I think we've failed then since we've totally overloaded and confused basic concepts such as weak/strong typing and dynamic/static typing.

To make matters worse, those are cases where we as programmers invented to terminology at hand and didn't just appropriate it into a programming context.


Since you brought up typing, you might enjoy this related confusion: http://stackoverflow.com/questions/9154388/does-untyped-also...


i don't know about you but i'm getting sick and tired of these "marketing" posts with sensational titles.

if you have a book to sell just say so, so we can directly skip your post.


I'm getting sick of them as well. Most of them follow the same formula by having a declarative statement pointing out that someone is either wrong or doesn't understand something or this that or the other will never work. They seem to be pretty popular on here though as many of them have lots of comments.


I ignored the book and learned about two different types of delegation today. I'm happy.


Terminology arguments aside, I remember at least one occassion where I really wanted this in a GoF pattern.

I had an interface Repo, with methods getA() and getB(). I wanted to overlay a transparent cache a la Proxy (http://en.wikipedia.org/wiki/Proxy_pattern, note its use of "delegate" in its description).

So I had implementations CachingRepo and DataStoreRepo, the first would cache recent calls and the latter would make real calls. CachingRepo would have an instance of Repo that it delegates to on a cache miss.

The issue was that DataStoreRepo.getA() relied on getB(). In a non-Lieberman delegation strategy, that B would always come from the data store, not my cache.

If I understand correctly, in Lieberman delegation getB() could return the cached values, because its "self" would point to the CachingRepo, not "this" in a Java sense.

It's not impossible to do this in Java, there's just not language support for it. The wiring would be cumbersome. Thanks for introducing me to Lieberman's work, but I'll stick with the de facto standard usage of "delegation".


Correct me if I am wrong, but it seems to me that (Lieberman) delegation is quite a dangerous concept when applied to the most popular object oriented languages. You're effectively calling another object's methods and masquerading yourself as that object, or to put it another way you're exposing all of your privates and implementation details to another object. Hence it is much more dangerous, and potentially quite incorrect, than just forwarding.

The only safe way I can see this being done is by adding a reference to object A when calling/forwarding a method on object B. But that's just forwarding with extra data.

Maybe I haven't worked enough with fully dynamic languages, but I don't really see much or any benefit to doing 'Lieberman' delegation, over and above other options.


Liberman deleation is fine-grained multiple inheritence. If I say I'm delegating the implementation of method foo to object bar, it sounds unsafe.
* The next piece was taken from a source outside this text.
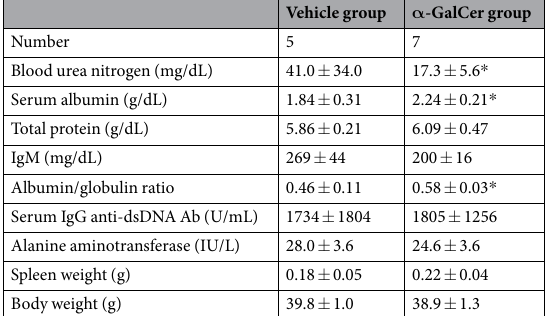
Table 1. Biochemical and physiological parameters at the end of the experiment. Data are presented as mean ± SEM or number. * p < 0.05 (Student’s t -test). α -GalCer: alpha-galactosylceramide.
If I say I'm inheriting the implementation of method foo from object bar, it seems safer, albeit not "classical OO."


Thanks, that makes far more sense to me.


In my experience most implementations either have a way of binding the context per method (JavaScript), or use a loose convention of passing the sender as the first argument (Objective-C).

It seems like the Ruby libraries cited are the real issue, rather than a fundamental misconception of the concept of delegates or indeed inversion of control as a whole.


God bless that OO dreamers!

Always witty, and always far away from their evading (and silver :)) target...


he's just selling a book, relax


Maybe the need of a Design Pattern means that the language is not powerful enough.